The largest seed in the world is the double coconut (Lodoicea maldivica) which has become increasingly rare. Due to overexploitation, it naturally only exists on two islands in the world, Praslin and Curieuse. The Royal Botanic Gardens, or Kew Gardens, took the initiative and added it to their rare seed collections. In California, the Santa Barbara Botanical Garden Conservation Seed Bank “saves over 500,000 seeds for long-term extinction prevention.” Meanwhile, Online Seed Savers Exchange is experiencing shipping delay due to high volume of orders. What’s up with seeds?

The number of seed libraries has grown, not only nationally, but globally in response to many environmental factors. Unsurprisingly, climate change is one of the precipitating factors. Other factors include plant extinction, self-sufficiency, and the risks of genetically modified crops. When I heard about the Norwegian-run Svalbard Global Seed Vault located between the North Pole and mainland Norway, I was surprised. This high-tech seed vault, built into a mountain, can withstand natural disasters, protecting the largest crop seed collection ever. Its objective is food security, in the event of global disasters.

In ancient times, seeds were used as currency. The Maya saw the value of using seeds as valuable exchange for goods or services. A seed can produce a plant, which in turn can produce food, shelter, and all of our most precious resources. Before coins, the Egyptians used grains. Other organic materials like salt, spices, potatoes, cocoa beans, tobacco and even tea bricks were used as currency before the coin. What remains as valuable future currency, in these delicate environmental times, is the seed.

Enter genetically modified seeds. The seed industry didn’t have to get complicated, but it did. For the sake of competitive trade, not nutritional value, the seeds have been modified to kill perceived pests and tolerate regular use of glyphosate, a herbicide commonly used in weedkillers, such as Roundup. Therefore, this change in seed genetics encourages the use of herbicides. Glyphosate allows plants to grow more successfully, but the plant absorbs this poison into its roots, leaves and fruiting body. There has been evidence of an increase in cancers in workers exposed to this chemical, including non-Hodgkin’s lymphoma. A meta-analysis published eight years ago identified an increased risk of NHL in workers exposed to glyphosate products (Schinasi L, Leon ME, April 2014). It’s not a risk I’m willing to take when buying my products, plant starters and seeds.
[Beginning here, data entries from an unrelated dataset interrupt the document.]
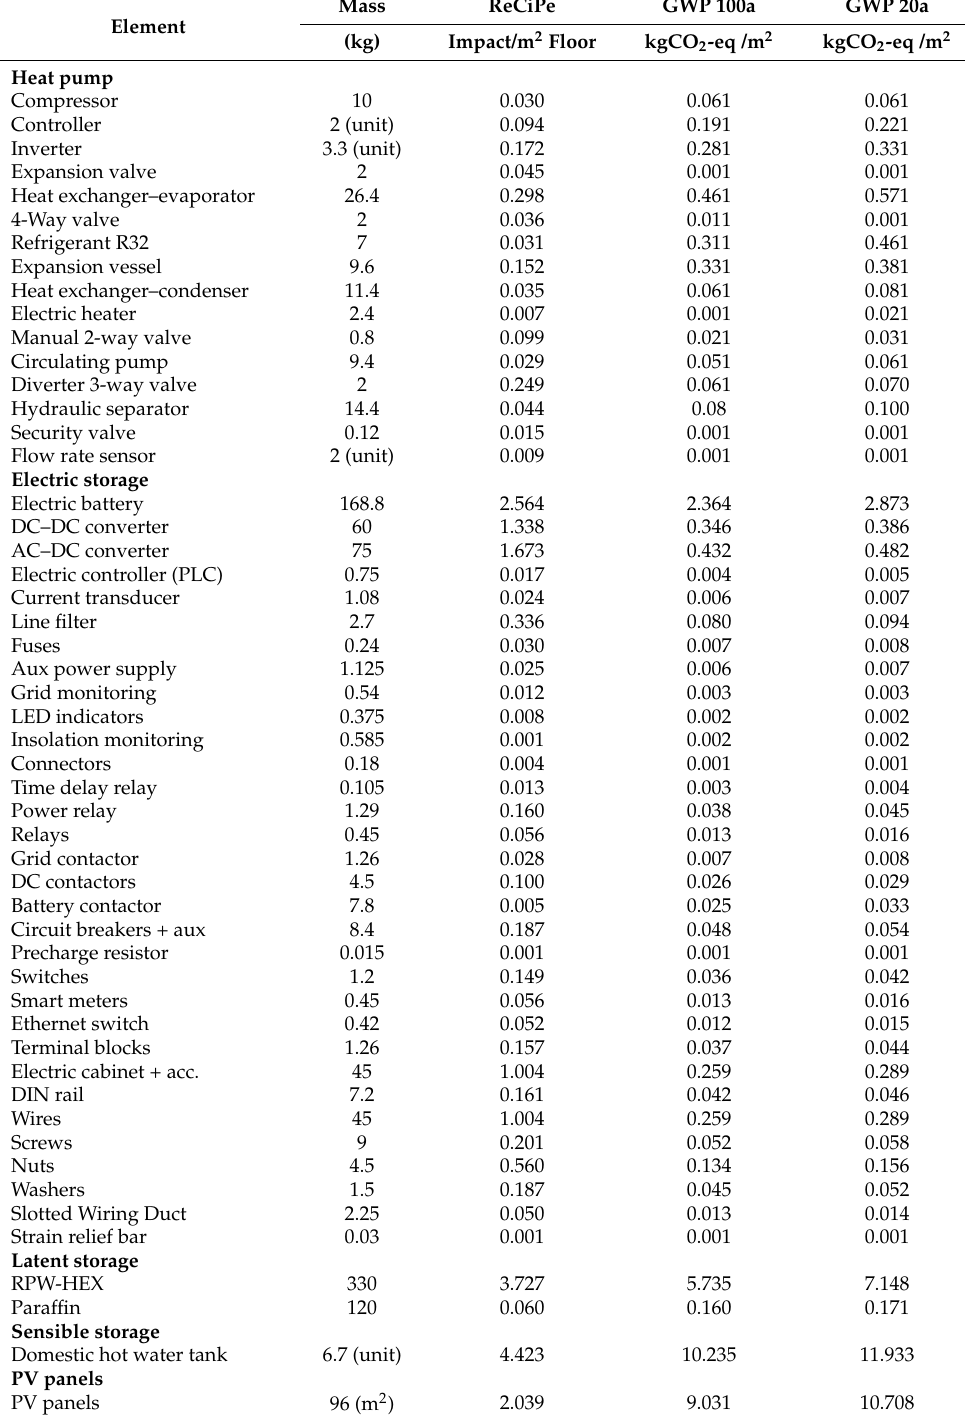
Table 8. LCIA of the innovative system during manufacturing/disposal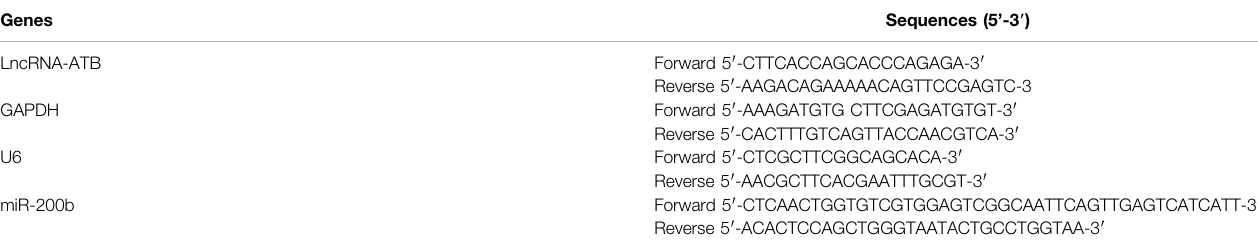
TABLE 1 | Primer sequences used in the RT-PCR assay.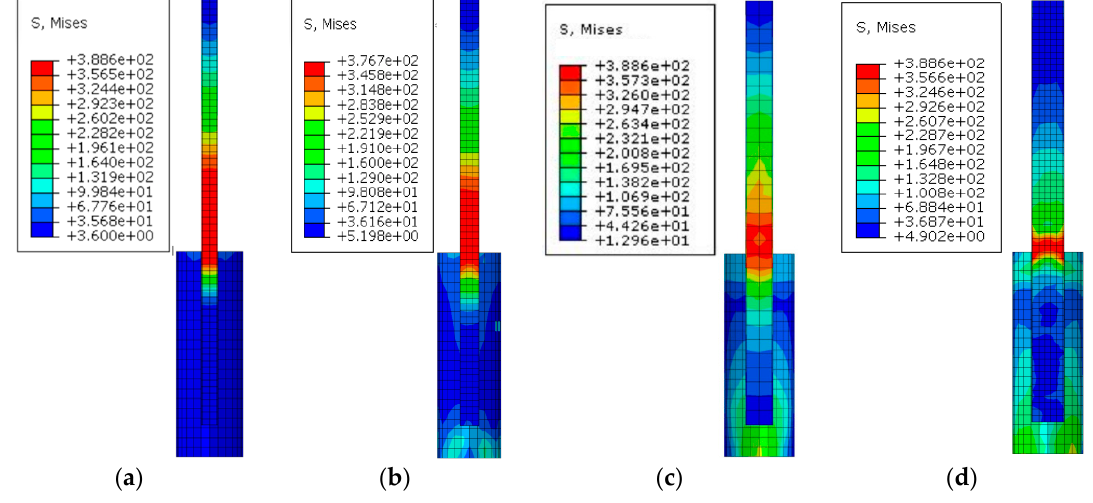
Figure 21. The stress cloud of steel tube for specimen LS at failure: ( a ) LS-1; ( b ) LS-2; ( c ) LS-3; ( d ) LS-4.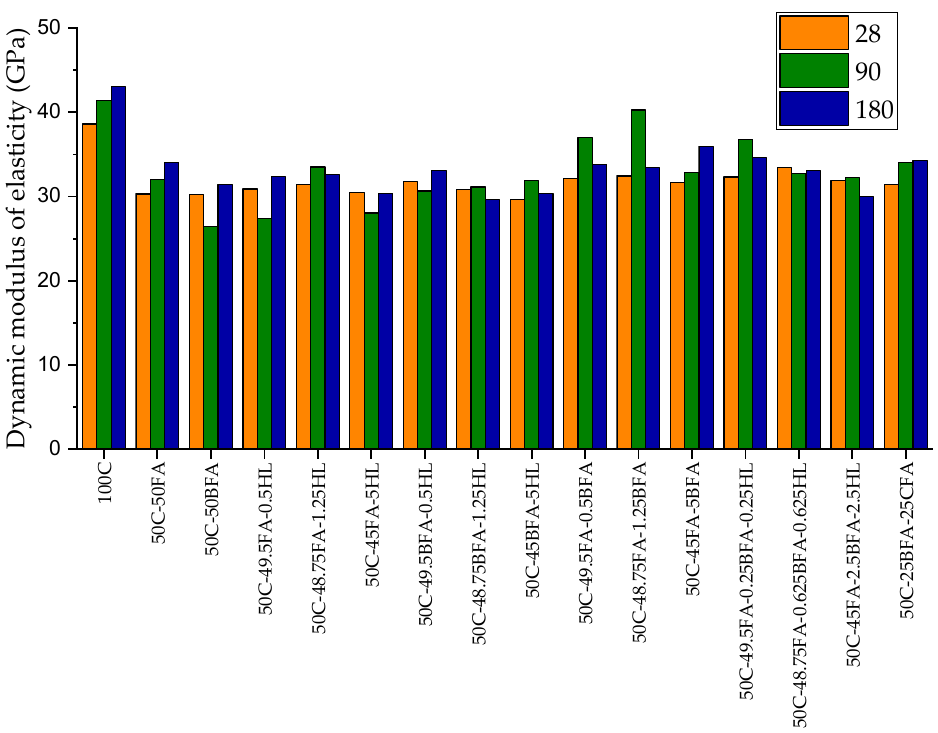
Figure 4. Dynamic modulus of elasticity for the different mortar formulations for 2, 7, 28, 56, 90, and 180 of curing.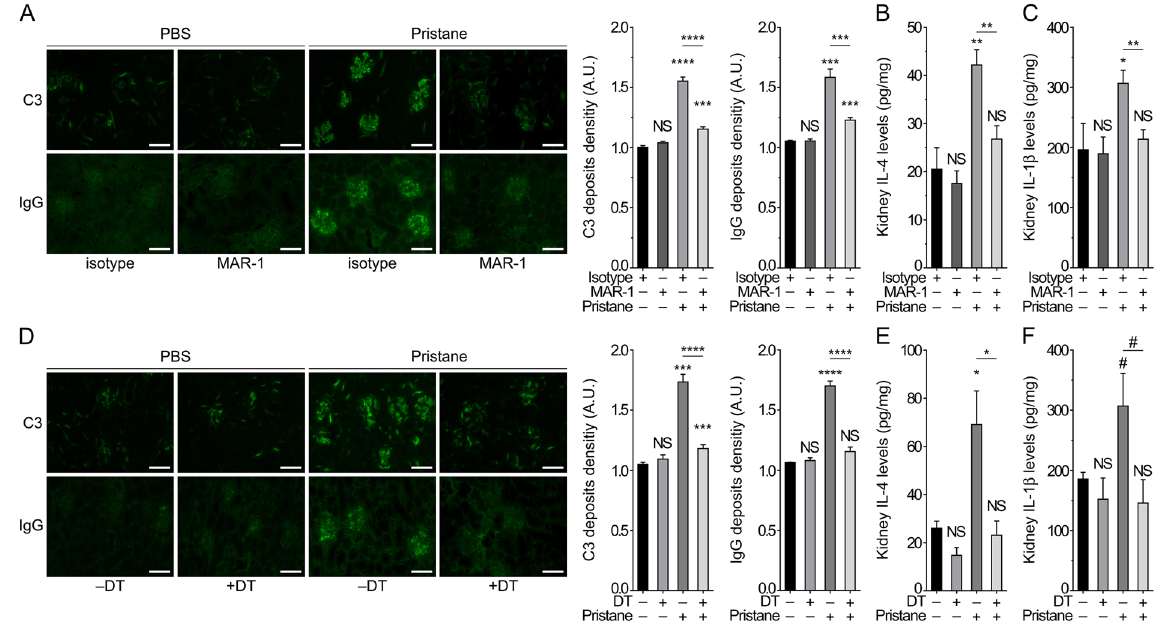
Figure 4. Basophil depletion dampens pristane-induced kidney disease. ( A , D ) Representative immunofluorescence staining for C3 and IgG deposits in kidneys from mice treated as indicated and the corresponding quantifications in mice as described in Fig. 2. Scale bar = 500 µ m. ( B , C , E , F ) Levels of IL-4 ( B , E ) and IL-1 β ( C , F ) in total kidney protein extracts from mice as described in Fig. 2 and as assessed by ELISA. Data are presented as mean + s.e.m. Statistical analyses were by unpaired Student t tests. NS, not significant; * p < 0.05, ** p < 0.01, *** p < 0.001, **** p < 0.0001. # p < 0.1. A.U.: arbitrary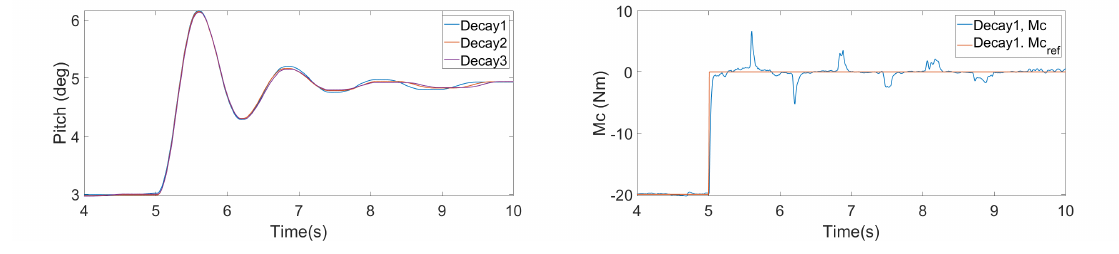
( a ) Decay tests with absorber released at t = 5 s for the ( b ) Target and measured control moment corresponding setup of WEC only. to the first decay test. Figure 8. Example of data for decay tests for the case of WEC only, ( a ) shows the repeatability of the experiment, and ( b ) shows the difference between target and measured control moment due to friction.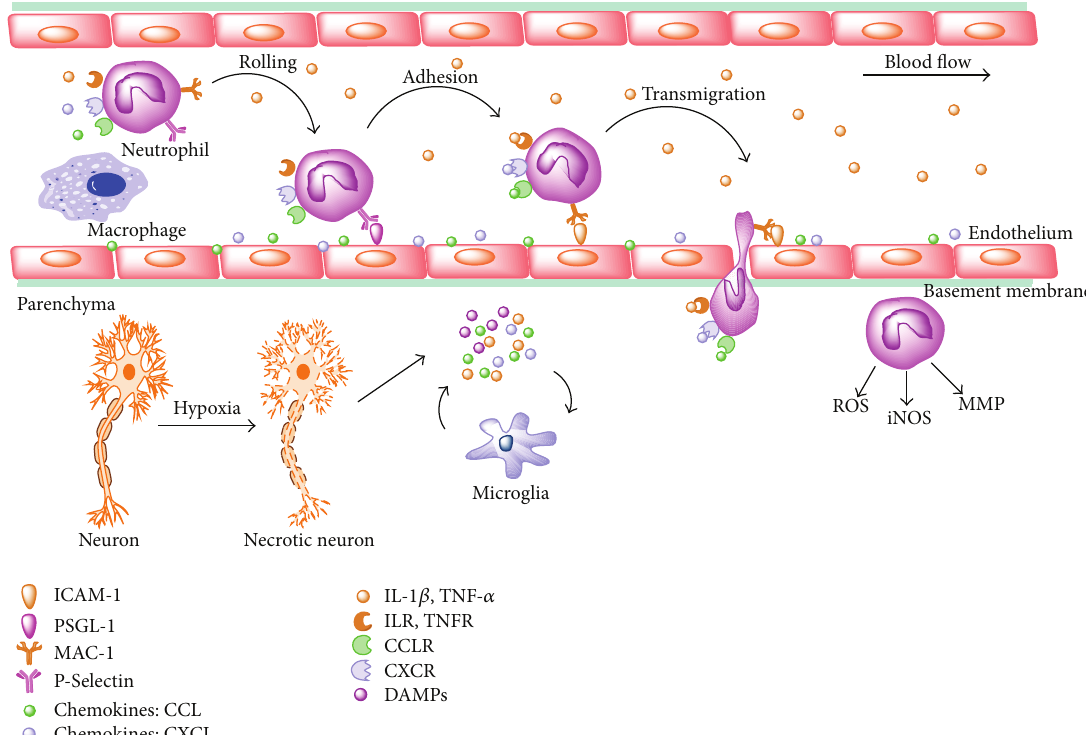
Figure 1: The process of neutrophil infiltration into the cerebral parenchyma. Injured brain cells release DAMPs and cytokines within lesion area and into the vessel lumen. Subsequently, CAMs on the surface of endothelium and neutrophils are induced, participating in the series steps of neutrophil rolling, adhesion, and transmigration. ICAM-1, intercellular cell adhesion molecule-1; PSGL-1, P-selectin glycoprotein ligand 1; MAC-1, macrophage adhesion molecule 1; CCL, monocyte chemoattractant protein; CXCL, chemokine (C-X-C motif)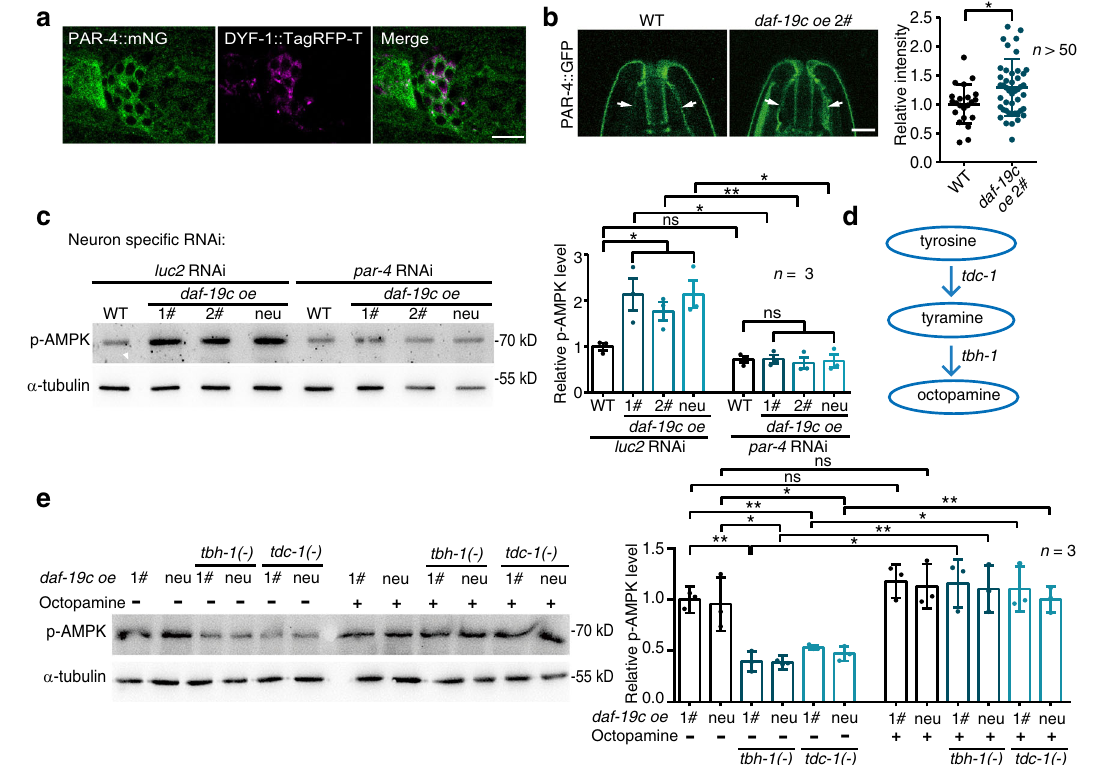
Fig. 5 The enhanced sensory perception upregulates AMPK activity through par-4 and octopamine. a PAR-4 (green) is expressed in neurons, including sensory neurons. Similar results were obtained in all independent experiments. The endogenous par-4 gene was tagged with mNeonGreen (mNG) using CRISPR/Cas9 technology. DYF-1::TagRFP-T (magenta) marks sensory neurons. Scale bar: 10 μ m. b The ciliary localisation of PAR-4::GFP (arrows) is enhanced by overexpressing daf-19c . Scale bar: 5 μ m. n = 66 and 58 animals, respectively. p = 0.0233. c The neuron-speci fi c RNAi against par-4 blocks the upregulation of p-AMPK in worms overexpressing daf-19c . n = 3 biological independent experiments. Exact p value are included in Source Data fi le. d tdc-1 and tbh-1 are two genes encoding critical enzymes in octopamine synthesis. e The levels of p-AMPK in the indicated worms. Worms were collected at day 1 of adulthood post 30 min of 4 mM octopamine or mock treatment. n = 3 biological independent experiments. Exact p values are included in Source Data fi le. α -tubulin serves as loading controls in western blot assays. Data are presented as mean ± SEM in c and mean ± SD in the rest. Unpaired t -test (two- tailed) in b , c , one-way ANOVA in e , * p < 0.05, ** p < 0.01, *** p < 0.001, ns non-signi fi cant. Source data are provided as a Source Data fi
Today, heirloom seeds are highly prized and are a well-guarded natural resource. Hybrid and open-pollinated seeds are also in demand. In my humble garden shed there is a section dedicated to my own seed library of at least 30 varieties. Staying organized is a must for layering some or scattering others at a certain season. The children in the family collect the seeds from the garden in late summer every year. Other seeds are purchased from reputable seed companies. I’m looking for those who have complied with the Safe Seed Pledge created in 1999 by the Council of Responsible Genetics:

“Agriculture and seeds are the basis on which our lives depend. We must protect this foundation as a safe and genetically stable source for future generations. For the benefit of all farmers, gardeners and consumers who want an alternative. We will not knowingly buy or sell genetically modified seeds or plants. The mechanical transfer of genetic material outside natural reproductive methods and between genera, families or kingdoms, poses great biological risks as well as economic, political and cultural threats.

Closer to California, here are some suggestions for quality seeds for mail order or found at a gardening supply store:

Adaptive Seeds (Sweet Home, Oregon)

Annies Annies (Richmond, CA)

Native seeds from Klamath-Siskiyou (Oregon)

Larner Seeds (native seeds, Bolinas, CA)

Peaceful Valley Agricultural Supply (Grass Valley, CA)

Kitazawa Seed Company (Salt Lake City, Utah)

Renee’s Garden (Felton, CA)

Territorial Seed Company (Cottage Grove, Oregon)

The Living Seed Company (Point Reyes Station, CA)

True Leaf Market (Salt Lake City, Utah)

For the gardener who has the greatest patience to grow a seed, you make a statement of optimism. Tomorrow is expected. Two weeks ago in Central America, maize and amaranth were blessed in a ceremony in hopes of a great harvest year. Health and prosperity, it all starts with a seed. I send you a rival blessing for your crafty work. Let everything bloom.